*REQUIRED ACTION*.
Word for word, restate the lines from the start of the data below through the line containing "La population de la".

Source records:
== Segment start ==

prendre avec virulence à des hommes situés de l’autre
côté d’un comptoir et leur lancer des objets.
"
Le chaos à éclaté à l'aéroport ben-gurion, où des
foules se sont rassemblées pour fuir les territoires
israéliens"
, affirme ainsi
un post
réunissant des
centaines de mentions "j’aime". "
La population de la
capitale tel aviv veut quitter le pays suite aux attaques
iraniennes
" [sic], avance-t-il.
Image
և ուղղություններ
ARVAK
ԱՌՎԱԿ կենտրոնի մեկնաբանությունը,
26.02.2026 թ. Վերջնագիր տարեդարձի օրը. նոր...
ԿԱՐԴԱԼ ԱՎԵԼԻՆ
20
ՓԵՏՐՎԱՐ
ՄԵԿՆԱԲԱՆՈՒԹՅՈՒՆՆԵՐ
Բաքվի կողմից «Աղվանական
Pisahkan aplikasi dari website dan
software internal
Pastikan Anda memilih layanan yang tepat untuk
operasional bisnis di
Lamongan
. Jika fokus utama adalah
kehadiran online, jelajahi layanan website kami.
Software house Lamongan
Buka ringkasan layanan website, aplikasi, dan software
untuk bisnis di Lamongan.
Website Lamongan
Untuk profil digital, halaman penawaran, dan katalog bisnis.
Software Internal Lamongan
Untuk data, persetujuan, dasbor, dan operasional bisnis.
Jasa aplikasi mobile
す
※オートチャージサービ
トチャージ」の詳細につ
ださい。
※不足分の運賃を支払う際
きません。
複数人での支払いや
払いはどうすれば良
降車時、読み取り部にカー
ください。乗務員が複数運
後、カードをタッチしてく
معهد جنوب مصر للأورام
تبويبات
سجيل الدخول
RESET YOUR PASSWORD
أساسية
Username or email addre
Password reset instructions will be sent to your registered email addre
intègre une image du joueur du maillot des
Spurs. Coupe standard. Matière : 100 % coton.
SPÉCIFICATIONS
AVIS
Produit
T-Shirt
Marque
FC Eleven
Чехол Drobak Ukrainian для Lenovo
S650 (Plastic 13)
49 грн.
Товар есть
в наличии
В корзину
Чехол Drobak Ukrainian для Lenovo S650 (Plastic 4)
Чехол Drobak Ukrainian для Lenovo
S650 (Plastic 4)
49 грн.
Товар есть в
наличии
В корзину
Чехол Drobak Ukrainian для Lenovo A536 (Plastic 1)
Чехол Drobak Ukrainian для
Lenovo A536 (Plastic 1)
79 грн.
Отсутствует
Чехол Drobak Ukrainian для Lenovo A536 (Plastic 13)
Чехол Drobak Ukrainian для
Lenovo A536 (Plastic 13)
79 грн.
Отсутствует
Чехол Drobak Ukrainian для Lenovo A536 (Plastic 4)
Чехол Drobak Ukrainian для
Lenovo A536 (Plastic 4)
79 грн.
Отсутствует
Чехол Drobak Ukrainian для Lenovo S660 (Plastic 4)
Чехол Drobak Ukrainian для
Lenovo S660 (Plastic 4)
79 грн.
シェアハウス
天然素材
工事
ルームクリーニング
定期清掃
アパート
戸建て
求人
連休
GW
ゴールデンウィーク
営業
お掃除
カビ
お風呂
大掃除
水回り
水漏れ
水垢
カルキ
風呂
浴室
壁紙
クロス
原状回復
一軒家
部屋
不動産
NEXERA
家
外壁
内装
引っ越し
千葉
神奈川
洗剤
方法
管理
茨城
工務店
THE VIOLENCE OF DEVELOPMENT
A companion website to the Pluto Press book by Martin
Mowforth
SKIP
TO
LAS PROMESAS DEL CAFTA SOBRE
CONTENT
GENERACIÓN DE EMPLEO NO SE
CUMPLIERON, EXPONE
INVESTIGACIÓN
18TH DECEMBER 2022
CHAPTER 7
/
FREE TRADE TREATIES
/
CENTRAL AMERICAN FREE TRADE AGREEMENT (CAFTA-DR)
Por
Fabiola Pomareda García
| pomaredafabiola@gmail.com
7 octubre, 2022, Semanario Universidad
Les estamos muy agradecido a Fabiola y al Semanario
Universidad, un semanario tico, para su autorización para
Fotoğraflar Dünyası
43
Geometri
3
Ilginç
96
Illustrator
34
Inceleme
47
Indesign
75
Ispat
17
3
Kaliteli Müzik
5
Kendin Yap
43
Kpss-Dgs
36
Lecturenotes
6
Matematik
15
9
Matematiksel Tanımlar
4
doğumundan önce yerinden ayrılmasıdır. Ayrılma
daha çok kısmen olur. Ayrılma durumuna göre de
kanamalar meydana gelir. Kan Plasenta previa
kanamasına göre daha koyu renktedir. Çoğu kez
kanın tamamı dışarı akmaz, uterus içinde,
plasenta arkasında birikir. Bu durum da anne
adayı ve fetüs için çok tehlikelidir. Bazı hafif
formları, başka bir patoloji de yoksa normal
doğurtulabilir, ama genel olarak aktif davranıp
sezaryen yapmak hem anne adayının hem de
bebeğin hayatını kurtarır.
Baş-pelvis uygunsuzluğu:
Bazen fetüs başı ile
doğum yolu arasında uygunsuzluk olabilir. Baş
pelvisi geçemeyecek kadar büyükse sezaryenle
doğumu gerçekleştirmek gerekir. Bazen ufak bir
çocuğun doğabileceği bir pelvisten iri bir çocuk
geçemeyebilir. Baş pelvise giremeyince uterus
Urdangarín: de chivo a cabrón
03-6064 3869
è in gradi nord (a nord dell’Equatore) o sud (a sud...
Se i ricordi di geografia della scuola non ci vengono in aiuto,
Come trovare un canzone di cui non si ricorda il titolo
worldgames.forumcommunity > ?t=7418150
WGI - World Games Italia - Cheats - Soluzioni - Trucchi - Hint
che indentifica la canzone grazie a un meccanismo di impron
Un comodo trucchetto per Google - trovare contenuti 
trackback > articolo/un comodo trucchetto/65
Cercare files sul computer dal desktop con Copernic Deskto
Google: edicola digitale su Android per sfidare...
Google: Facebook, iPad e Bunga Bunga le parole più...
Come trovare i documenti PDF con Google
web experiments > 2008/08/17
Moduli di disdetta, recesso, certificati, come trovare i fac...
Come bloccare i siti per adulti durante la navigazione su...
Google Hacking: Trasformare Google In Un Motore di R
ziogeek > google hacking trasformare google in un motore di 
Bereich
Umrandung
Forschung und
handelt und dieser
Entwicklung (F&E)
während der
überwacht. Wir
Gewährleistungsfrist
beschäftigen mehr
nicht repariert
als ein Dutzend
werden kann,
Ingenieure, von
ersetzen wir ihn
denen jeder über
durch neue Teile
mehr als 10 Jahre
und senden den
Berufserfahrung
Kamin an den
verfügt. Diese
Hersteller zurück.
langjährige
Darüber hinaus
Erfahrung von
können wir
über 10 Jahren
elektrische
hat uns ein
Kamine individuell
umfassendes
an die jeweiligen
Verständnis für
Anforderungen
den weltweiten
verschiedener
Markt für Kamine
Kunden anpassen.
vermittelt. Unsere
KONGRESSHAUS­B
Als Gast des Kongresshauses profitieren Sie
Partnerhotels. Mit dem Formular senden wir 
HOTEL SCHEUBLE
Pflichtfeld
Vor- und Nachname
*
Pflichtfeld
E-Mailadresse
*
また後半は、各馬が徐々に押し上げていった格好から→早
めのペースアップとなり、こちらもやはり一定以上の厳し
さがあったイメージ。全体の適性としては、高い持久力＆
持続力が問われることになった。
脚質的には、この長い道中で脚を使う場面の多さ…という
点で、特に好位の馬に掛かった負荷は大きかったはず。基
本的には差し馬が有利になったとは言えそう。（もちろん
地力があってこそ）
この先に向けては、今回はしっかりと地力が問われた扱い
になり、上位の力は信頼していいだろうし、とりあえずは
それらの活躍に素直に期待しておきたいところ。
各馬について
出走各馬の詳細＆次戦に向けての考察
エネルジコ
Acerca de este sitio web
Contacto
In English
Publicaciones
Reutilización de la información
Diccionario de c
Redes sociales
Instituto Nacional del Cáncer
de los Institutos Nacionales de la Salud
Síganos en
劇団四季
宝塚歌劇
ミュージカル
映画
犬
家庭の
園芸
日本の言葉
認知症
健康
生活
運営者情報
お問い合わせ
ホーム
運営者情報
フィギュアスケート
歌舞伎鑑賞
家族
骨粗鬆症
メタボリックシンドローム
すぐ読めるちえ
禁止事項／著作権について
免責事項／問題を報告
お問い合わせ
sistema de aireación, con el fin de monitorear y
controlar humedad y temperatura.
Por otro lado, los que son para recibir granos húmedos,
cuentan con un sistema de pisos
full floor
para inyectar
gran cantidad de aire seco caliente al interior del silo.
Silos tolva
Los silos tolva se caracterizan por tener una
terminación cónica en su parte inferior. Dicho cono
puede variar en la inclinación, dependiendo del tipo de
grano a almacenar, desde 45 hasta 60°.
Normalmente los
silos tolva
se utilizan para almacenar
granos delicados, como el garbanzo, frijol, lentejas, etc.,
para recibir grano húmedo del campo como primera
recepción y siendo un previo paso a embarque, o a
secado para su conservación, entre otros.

== Segment end ==

*RESULT BELOW*.
prendre avec virulence à des hommes situés de l’autre
côté d’un comptoir et leur lancer des objets.
"
Le chaos à éclaté à l'aéroport ben-gurion, où des
foules se sont rassemblées pour fuir les territoires
israéliens"
, affirme ainsi
un post
réunissant des
centaines de mentions "j’aime". "
La population de la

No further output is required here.